In more severe cases of delayed growth, zinc supplements may be recommended. Zinc is a metal that plays an important role in stimulating bone and muscle growth.
If your child does not show any physical signs of puberty by the time they have reached 14 or 15 years of age, a referral to an endocrinologist is recommended. An endocrinologist is a doctor who specialises in treating hormonal conditions.
The endocrinologist may prescribe a short course of hormonal medication to help trigger the onset of puberty.
Priapism
If your child develops the symptoms of priapism (a persistent and painful erection of the penis), carry out some self-care techniques to try to relieve symptoms:
- Make sure your child drinks plenty of fluids.
- Encourage your child to urinate regularly.
- Use over-the-counter (OTC) painkillers to help relieve pain.
- A warm shower or bath can help encourage blood circulation.
If these techniques fail to control your child’s symptoms of priapism and an episode lasts for more than two hours, take your child to the nearest accident and emergency (A&E) department.
Available treatment options include medication to help stimulate blood circulation and a needle to drain away the blood from the penis.
Bone marrow transplant
The only current cure for sickle cell anaemia is a bone marrow transplant. The procedure involves replacing the affected bone marrow with bone marrow donated from someone who does not have sickle cell anaemia. After a bone marrow transplant, the new bone marrow will begin to produce healthy blood cells.
There are some significant risks involved in having a bone marrow transplant. For example, sometimes the new bone marrow will start to produce cells that attack parts of your child’s body. This is known as graft-versus-host disease (GVHD).
GVHD can affect many parts of the body, although the eyes, skin, stomach and intestines are most commonly affected. Symptoms include:
- a rash
- nausea
- weight loss
- irritation of the eyes
- jaundice (yellowing of the skin and whites of the eyes)
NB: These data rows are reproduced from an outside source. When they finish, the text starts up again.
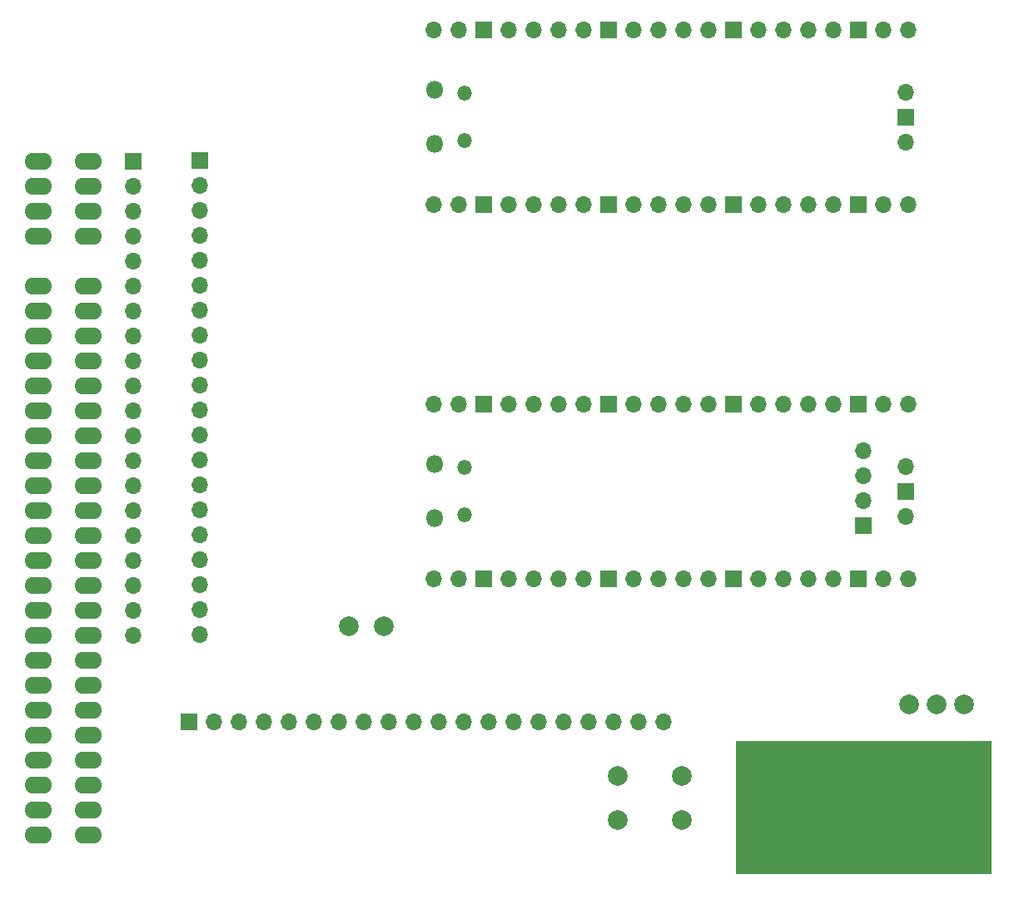
<source format=gts>
%TF.GenerationSoftware,KiCad,Pcbnew,6.0.11-2627ca5db0~126~ubuntu22.04.1*%
%TF.CreationDate,2024-03-13T14:52:50+00:00*%
%TF.ProjectId,zx-spectrum-diagnostics,7a782d73-7065-4637-9472-756d2d646961,1.2*%
%TF.SameCoordinates,Original*%
%TF.FileFunction,Soldermask,Top*%
%TF.FilePolarity,Negative*%
%FSLAX46Y46*%
G04 Gerber Fmt 4.6, Leading zero omitted, Abs format (unit mm)*
G04 Created by KiCad (PCBNEW 6.0.11-2627ca5db0~126~ubuntu22.04.1) date 2024-03-13 14:52:50*
%MOMM*%
%LPD*%
G01*
G04 APERTURE LIST*
%ADD10C,2.000000*%
%ADD11R,1.700000X1.700000*%
%ADD12O,1.700000X1.700000*%
%ADD13O,2.800000X1.727200*%
%ADD14O,1.800000X1.800000*%
%ADD15O,1.500000X1.500000*%
G04 APERTURE END LIST*
D10*
%TO.C,*%
X109220000Y-128778000D03*
%TD*%
%TO.C,*%
X166270000Y-136750000D03*
%TD*%
%TO.C,*%
X171850000Y-136810000D03*
%TD*%
D11*
%TO.C,J101*%
X161544000Y-118608000D03*
D12*
X161544000Y-116068000D03*
X161544000Y-113528000D03*
X161544000Y-110988000D03*
%TD*%
D10*
%TO.C,SW101*%
X143138000Y-148524000D03*
X136638000Y-148524000D03*
X136638000Y-144024000D03*
X143138000Y-144024000D03*
%TD*%
D13*
%TO.C,Z101*%
X82738000Y-81504000D03*
X82738000Y-84044000D03*
X82738000Y-86584000D03*
X82738000Y-89124000D03*
X82738000Y-94204000D03*
X82738000Y-96744000D03*
X82738000Y-99284000D03*
X82738000Y-101824000D03*
X82738000Y-104364000D03*
X82738000Y-106904000D03*
X82738000Y-109444000D03*
X82738000Y-111984000D03*
X82738000Y-114524000D03*
X82738000Y-117064000D03*
X82738000Y-119604000D03*
X82738000Y-122144000D03*
X82738000Y-124684000D03*
X82738000Y-127224000D03*
X82738000Y-129764000D03*
X82738000Y-132304000D03*
X82738000Y-134844000D03*
X82738000Y-137384000D03*
X82738000Y-139924000D03*
X82738000Y-142464000D03*
X82738000Y-145004000D03*
X82738000Y-147544000D03*
X82738000Y-150084000D03*
X77658000Y-81504000D03*
X77658000Y-84044000D03*
X77658000Y-86584000D03*
X77658000Y-89124000D03*
X77658000Y-94204000D03*
X77658000Y-96744000D03*
X77658000Y-99284000D03*
X77658000Y-101824000D03*
X77658000Y-104364000D03*
X77658000Y-106904000D03*
X77658000Y-109444000D03*
X77658000Y-111984000D03*
X77658000Y-114524000D03*
X77658000Y-117064000D03*
X77658000Y-119604000D03*
X77658000Y-122144000D03*
X77658000Y-124684000D03*
X77658000Y-127224000D03*
X77658000Y-129764000D03*
X77658000Y-132304000D03*
X77658000Y-134844000D03*
X77658000Y-137384000D03*
X77658000Y-139924000D03*
X77658000Y-142464000D03*
X77658000Y-145004000D03*
X77658000Y-147544000D03*
X77658000Y-150084000D03*
%TD*%
D10*
%TO.C,*%
X169050000Y-136800000D03*
%TD*%
%TO.C,*%
X112776000Y-128778000D03*
%TD*%
D11*
%TO.C,J203*%
X87285000Y-81470000D03*
D12*
X87285000Y-84010000D03*
X87285000Y-86550000D03*
X87285000Y-89090000D03*
X87285000Y-91630000D03*
X87285000Y-94170000D03*
X87285000Y-96710000D03*
X87285000Y-99250000D03*
X87285000Y-101790000D03*
X87285000Y-104330000D03*
X87285000Y-106870000D03*
X87285000Y-109410000D03*
X87285000Y-111950000D03*
X87285000Y-114490000D03*
X87285000Y-117030000D03*
X87285000Y-119570000D03*
X87285000Y-122110000D03*
X87285000Y-124650000D03*
X87285000Y-127190000D03*
X87285000Y-129730000D03*
%TD*%
D11*
%TO.C,J202*%
X92990000Y-138565000D03*
D12*
X95530000Y-138565000D03*
X98070000Y-138565000D03*
X100610000Y-138565000D03*
X103150000Y-138565000D03*
X105690000Y-138565000D03*
X108230000Y-138565000D03*
X110770000Y-138565000D03*
X113310000Y-138565000D03*
X115850000Y-138565000D03*
X118390000Y-138565000D03*
X120930000Y-138565000D03*
X123470000Y-138565000D03*
X126010000Y-138565000D03*
X128550000Y-138565000D03*
X131090000Y-138565000D03*
X133630000Y-138565000D03*
X136170000Y-138565000D03*
X138710000Y-138565000D03*
X141250000Y-138565000D03*
%TD*%
D14*
%TO.C,U102*%
X117986000Y-74237000D03*
D15*
X121016000Y-79387000D03*
X121016000Y-74537000D03*
D14*
X117986000Y-79687000D03*
D12*
X117856000Y-68072000D03*
X120396000Y-68072000D03*
D11*
X122936000Y-68072000D03*
D12*
X125476000Y-68072000D03*
X128016000Y-68072000D03*
X130556000Y-68072000D03*
X133096000Y-68072000D03*
D11*
X135636000Y-68072000D03*
D12*
X138176000Y-68072000D03*
X140716000Y-68072000D03*
X143256000Y-68072000D03*
X145796000Y-68072000D03*
D11*
X148336000Y-68072000D03*
D12*
X150876000Y-68072000D03*
X153416000Y-68072000D03*
X155956000Y-68072000D03*
X158496000Y-68072000D03*
D11*
X161036000Y-68072000D03*
D12*
X163576000Y-68072000D03*
X166116000Y-68072000D03*
X166116000Y-85852000D03*
X163576000Y-85852000D03*
D11*
X161036000Y-85852000D03*
D12*
X158496000Y-85852000D03*
X155956000Y-85852000D03*
X153416000Y-85852000D03*
X150876000Y-85852000D03*
D11*
X148336000Y-85852000D03*
D12*
X145796000Y-85852000D03*
X143256000Y-85852000D03*
X140716000Y-85852000D03*
X138176000Y-85852000D03*
D11*
X135636000Y-85852000D03*
D12*
X133096000Y-85852000D03*
X130556000Y-85852000D03*
X128016000Y-85852000D03*
X125476000Y-85852000D03*
D11*
X122936000Y-85852000D03*
D12*
X120396000Y-85852000D03*
X117856000Y-85852000D03*
X165886000Y-74422000D03*
D11*
X165886000Y-76962000D03*
D12*
X165886000Y-79502000D03*
%TD*%
D14*
%TO.C,U101*%
X117986000Y-112337000D03*
D15*
X121016000Y-117487000D03*
X121016000Y-112637000D03*
D14*
X117986000Y-117787000D03*
D12*
X117856000Y-106172000D03*
X120396000Y-106172000D03*
D11*
X122936000Y-106172000D03*
D12*
X125476000Y-106172000D03*
X128016000Y-106172000D03*
X130556000Y-106172000D03*
X133096000Y-106172000D03*
D11*
X135636000Y-106172000D03*
D12*
X138176000Y-106172000D03*
X140716000Y-106172000D03*
X143256000Y-106172000D03*
X145796000Y-106172000D03*
D11*
X148336000Y-106172000D03*
D12*
X150876000Y-106172000D03*
X153416000Y-106172000D03*
X155956000Y-106172000D03*
X158496000Y-106172000D03*
D11*
X161036000Y-106172000D03*
D12*
X163576000Y-106172000D03*
X166116000Y-106172000D03*
X166116000Y-123952000D03*
X163576000Y-123952000D03*
D11*
X161036000Y-123952000D03*
D12*
X158496000Y-123952000D03*
X155956000Y-123952000D03*
X153416000Y-123952000D03*
X150876000Y-123952000D03*
D11*
X148336000Y-123952000D03*
D12*
X145796000Y-123952000D03*
X143256000Y-123952000D03*
X140716000Y-123952000D03*
X138176000Y-123952000D03*
D11*
X135636000Y-123952000D03*
D12*
X133096000Y-123952000D03*
X130556000Y-123952000D03*
X128016000Y-123952000D03*
X125476000Y-123952000D03*
D11*
X122936000Y-123952000D03*
D12*
X120396000Y-123952000D03*
X117856000Y-123952000D03*
X165886000Y-112522000D03*
D11*
X165886000Y-115062000D03*
D12*
X165886000Y-117602000D03*
%TD*%
D11*
%TO.C,J201*%
X94090000Y-81430000D03*
D12*
X94090000Y-83970000D03*
X94090000Y-86510000D03*
X94090000Y-89050000D03*
X94090000Y-91590000D03*
X94090000Y-94130000D03*
X94090000Y-96670000D03*
X94090000Y-99210000D03*
X94090000Y-101750000D03*
X94090000Y-104290000D03*
X94090000Y-106830000D03*
X94090000Y-109370000D03*
X94090000Y-111910000D03*
X94090000Y-114450000D03*
X94090000Y-116990000D03*
X94090000Y-119530000D03*
X94090000Y-122070000D03*
X94090000Y-124610000D03*
X94090000Y-127150000D03*
X94090000Y-129690000D03*
%TD*%
G36*
X174552121Y-140482002D02*
G01*
X174598614Y-140535658D01*
X174610000Y-140588000D01*
X174610000Y-153924000D01*
X174589998Y-153992121D01*
X174536342Y-154038614D01*
X174484000Y-154050000D01*
X148716000Y-154050000D01*
X148647879Y-154029998D01*
X148601386Y-153976342D01*
X148590000Y-153924000D01*
X148590000Y-140588000D01*
X148610002Y-140519879D01*
X148663658Y-140473386D01*
X148716000Y-140462000D01*
X174484000Y-140462000D01*
X174552121Y-140482002D01*
G37*
M02*

</source>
Other risks related to bone marrow transplants include an increased chance of:
- strokes
- seizures (fits)
- tumours
As a result of these risks, it is estimated that 1 in 10 people who receive bone marrow will die due to complications that arise from the procedure. Due to the risk, a bone marrow transplant is only usually recommended if:
- your child is under 17 years of age (children often have less organ damage from sickle cell disease than adults, which improves their chances of survival)
- your child has a brother or sister with healthy bone marrow (a close family connection reduces the risks of developing GVHD)
- your child’s symptoms are severe enough to be life threatening, for example if they have had one or more episodes of acute chest syndrome.